If Microsoft is fixated on the Web advertising business, other options might include Specific Media Inc. or ValueClick Inc. Those two companies operate the largest independent online ad networks in the U.S.

Or if it really wants to get into social networking in a bad way, it could consider trying to entice LinkedIn Corp. to agree to a buyout. The professional networking site has 20 million members, and a deal with Microsoft likely would trigger less user backlash than one between the software vendor and MySpace would. On the other hand, LinkedIn CEO Dan Nye has said the company is aiming for an initial public offering next year and isn't interested in a buyout.

2) Focus internally. Microsoft's biggest online weakness is in the core Web search market. Its Live Search engine is used for just 9% of searches by Internet users in the U.S., leaving it far behind Google's 60% share, according to comScore.

Since no acquisition apart from buying Yahoo would quickly boost Microsoft's search position, "their best priority for now would be to work on innovating around their own search business," said Forrester analyst Shar VanBoskirk. "I'd stay out of the acquisition game for awhile and spend my money on my own R&D."

Although that approach has left Microsoft floundering in search, it has worked in other areas. A case in point: Microsoft was rebuffed by federal regulators when it tried to buy Intuit Inc. for its Quicken family of personal finance software in the mid-1990s. But afterwards, Microsoft "steadily improved" its own Money application, said Burton Group analyst Guy Creese.

Microsoft may need to look inward and rethink a lot more than just its search strategy — much like IBM remade itself in the mid-1990s.

Colony wrote in his blog post that Ballmer "unintentionally dodged a bullet" when he withdrew the offer for Yahoo. What's really needed at Microsoft, Colony added, isn't a quick-fix acquisition; instead, the company has to change its culture, software development processes and financial models in order to become a true online software vendor. If it doesn't, Colony warned, "Google is going to use its citadel of advertising to attack Microsoft's heart — software."

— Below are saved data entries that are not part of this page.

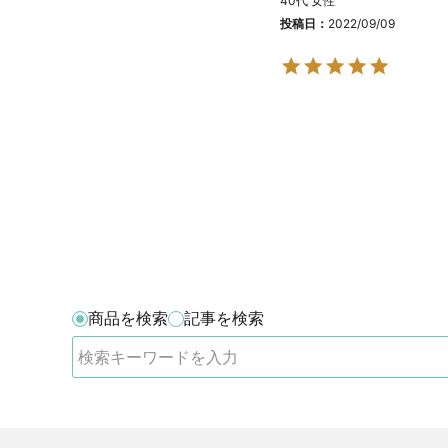
40代
女性
投稿日
2022/09/09
商品を検索
記事を検索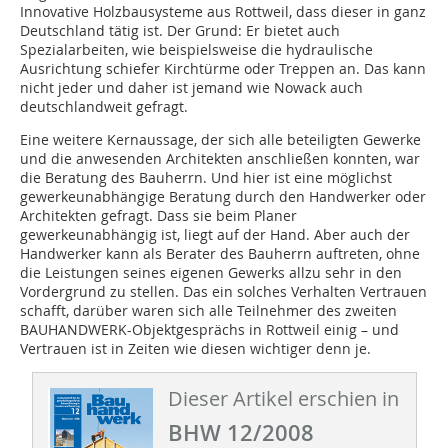
Innovative Holzbausysteme aus Rottweil, dass dieser in ganz
Deutschland tätig ist. Der Grund: Er bietet auch
Spezialarbeiten, wie beispielsweise die hydraulische
Ausrichtung schiefer Kirchtürme oder Treppen an. Das kann
nicht jeder und daher ist jemand wie Nowack auch
deutschlandweit gefragt.
Eine weitere Kernaussage, der sich alle beteiligten Gewerke
und die anwesenden Architekten anschließen konnten, war
die Beratung des Bauherrn. Und hier ist eine möglichst
gewerkeunabhängige Beratung durch den Handwerker oder
Architekten gefragt. Dass sie beim Planer
gewerkeunabhängig ist, liegt auf der Hand. Aber auch der
Handwerker kann als Berater des Bauherrn auftreten, ohne
die Leistungen seines eigenen Gewerks allzu sehr in den
Vordergrund zu stellen. Das ein solches Verhalten Vertrauen
schafft, darüber waren sich alle Teilnehmer des zweiten
BAUHANDWERK-Objektgesprächs in Rottweil einig – und
Vertrauen ist in Zeiten wie diesen wichtiger denn je.
Dieser Artikel erschien in
BHW 12/2008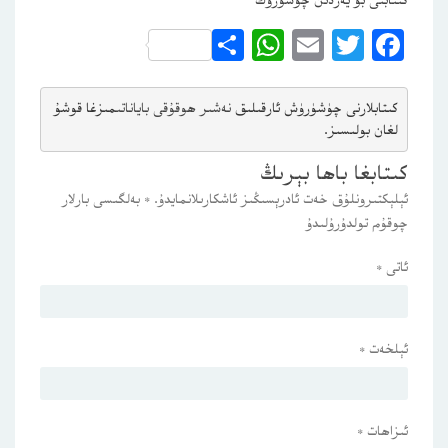
كىتابنى بۇ يەردىن چۈشۈرۈڭ
WhatsApp
Share
Email
Twitter
Facebook
كىتابلارنى چۈشۈرۈش ئارقىلىق 
نەشىر ھوقۇقى باياناتى
مىزغا قوشۇ
لغان بولىسىز.
كىتابغا باھا بېرىڭ
ئېلېكتىرونلۇق خەت ئادرېسىڭىز ئاشكارىلانمايدۇ.
*
بەلگىسى بارلار
چوقۇم تولدۇرۇلىدۇ
ئاتى
*
ئېلخەت
*
ئىزاھات
*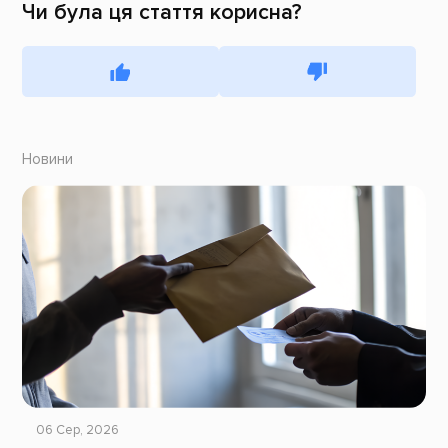
Чи була ця стаття корисна?
Новини
06 Сер, 2026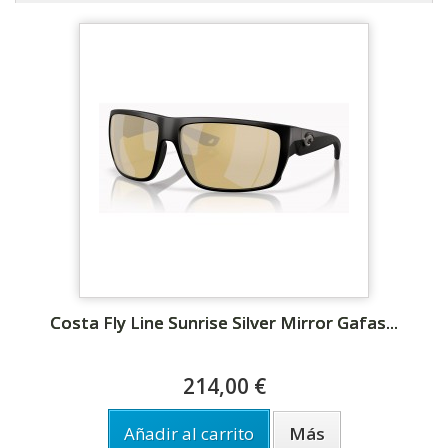
Costa Fly Line Sunrise Silver Mirror Gafas...
214,00 €
Añadir al carrito
Más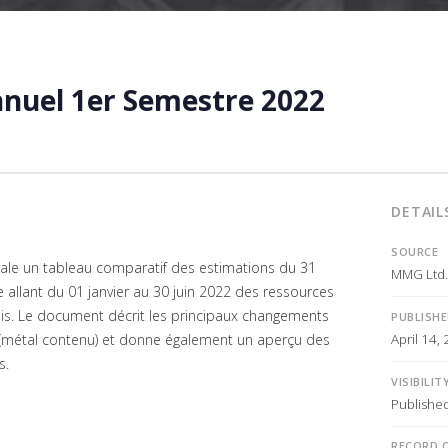
uel 1er Semestre 2022
DETAIL
SOURCE
rale un tableau comparatif des estimations du 31
MMG Ltd.
 allant du 01 janvier au 30 juin 2022 des ressources
is. Le document décrit les principaux changements
PUBLISH
April 14,
(métal contenu) et donne également un aperçu des
s.
VISIBILIT
Publishe
RECORD 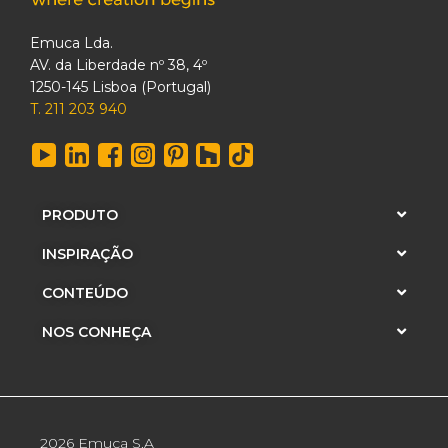
Emuca Lda.
AV. da Liberdade nº 38, 4º
1250-145 Lisboa (Portugal)
T. 211 203 940
PRODUTO
INSPIRAÇÃO
CONTEÚDO
NOS CONHEÇA
2026 Emuca S.A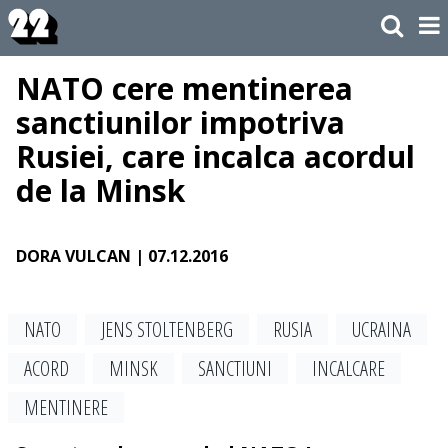
NATO cere mentinerea
sanctiunilor impotriva
Rusiei, care incalca acordul
de la Minsk
DORA VULCAN
| 07.12.2016
NATO
JENS STOLTENBERG
RUSIA
UCRAINA
ACORD
MINSK
SANCTIUNI
INCALCARE
MENTINERE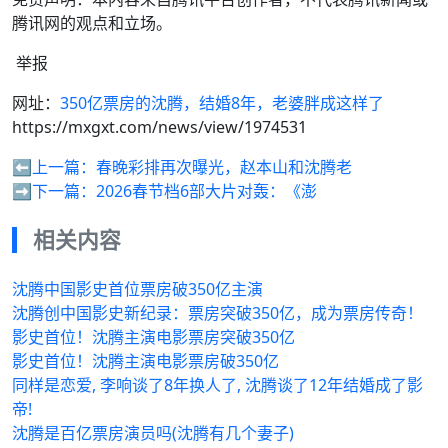
腾讯网的观点和立场。
举报
网址：
350亿票房的沈腾，结婚8年，老婆胖成这样了
https://mxgxt.com/news/view/1974531
⬅️上一篇：
春晚彩排再次曝光，赵本山和沈腾老
➡️下一篇：
2026春节档6部大片对轰：《澎
相关内容
沈腾中国影史首位票房破350亿主演
沈腾创中国影史新纪录：票房突破350亿，成为票房传奇！
影史首位！沈腾主演电影票房突破350亿
影史首位！沈腾主演电影票房破350亿
同样是恋爱, 李响谈了8年换人了, 沈腾谈了12年结婚成了影
帝!
沈腾是百亿票房演员吗(沈腾有几个妻子)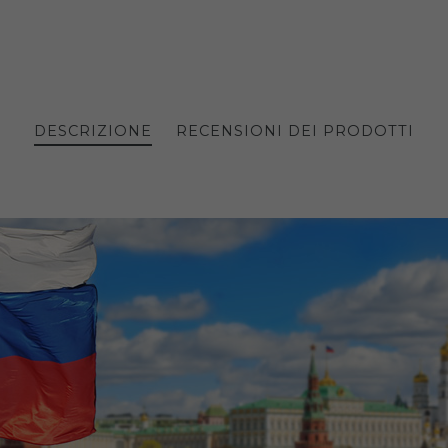
DESCRIZIONE
RECENSIONI DEI PRODOTTI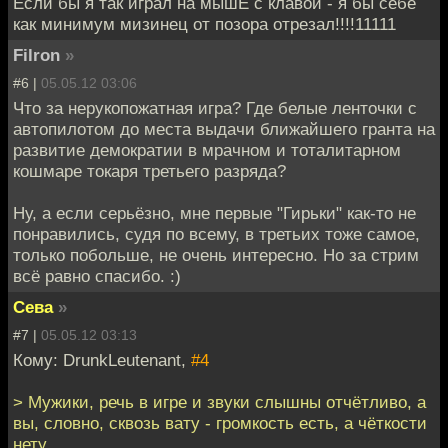
Если бы я так играл на мышЕ с клавой - я бы себе
как минимум мизинец от позора отрезал!!!!11111
Filron
»
#6 |
05.05.12 03:06
Что за нерукопожатная игра? Где белые ленточки с
автопилотом до места выдачи ближайшего гранта на
развитие демократии в мрачном и тоталитарном
кошмаре токаря третьего разряда?
Ну, а если серьёзно, мне первые "Гирьки" как-то не
понравились, судя по всему, в третьих тоже самое,
только побольше, не очень интересно. Но за стрим
всё равно спасибо. :)
Сева
»
#7 |
05.05.12 03:13
Кому: DrunkLeutenant,
#4
> Мужики, речь в игре и звуки слышны отчётливо, а
вы, словно, сквозь вату - громкость есть, а чёткости
нету.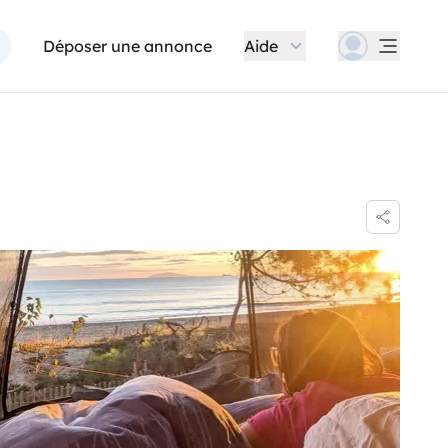
Déposer une annonce
Aide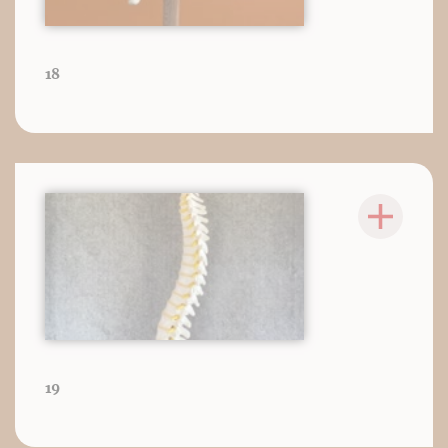
18
19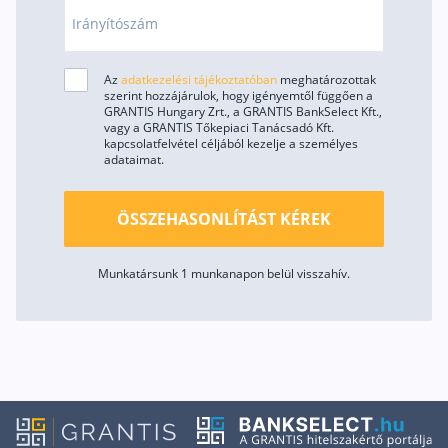
Irányítószám
Az
adatkezelési tájékoztatóban
meghatározottak
szerint hozzájárulok, hogy igényemtől függően a
GRANTIS Hungary Zrt., a GRANTIS BankSelect Kft.,
vagy a GRANTIS Tőkepiaci Tanácsadó Kft.
kapcsolatfelvétel céljából kezelje a személyes
adataimat.
ÖSSZEHASONLÍTÁST KÉREK
Munkatársunk 1 munkanapon belül visszahív.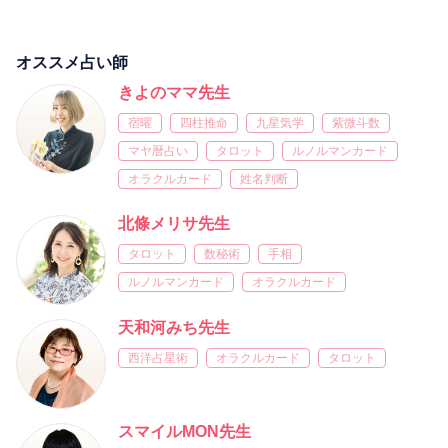
オススメ占い師
きよのママ先生
宿曜
四柱推命
九星気学
紫微斗数
マヤ暦占い
タロット
ルノルマンカード
オラクルカード
姓名判断
北條メリサ先生
タロット
数秘術
手相
ルノルマンカード
オラクルカード
天和河みち先生
西洋占星術
オラクルカード
タロット
スマイルMON先生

3) Swoop back in and grab Yahoo after all. Microsoft is distancing itself from the proposed acquisition of Yahoo, which is no big surprise. But there's a possibility that the software vendor's public walkaway from its offer may ultimately end up being a high-risk but successful negotiating tactic.

The fact that as of this afternoon, Yahoo's stock price was off by only 11% from where it was prior to Microsoft's pullout — and that it remains well above the price levels from before Microsoft launched its buyout bid on Feb. 1 — is being attributed partly to investors remaining hopeful about a deal between the two companies.

Perhaps backtracking a bit under pressure from unhappy shareholders, Yahoo CEO Jerry Yang told multiple media outlets this week that a sale of the online services company remained a possibility if the purchase price was right.

But Creese noted that Yahoo needs to meet its financial targets over the next few months. "If it doesn't," he said, "Microsoft may be back with a lower offer price."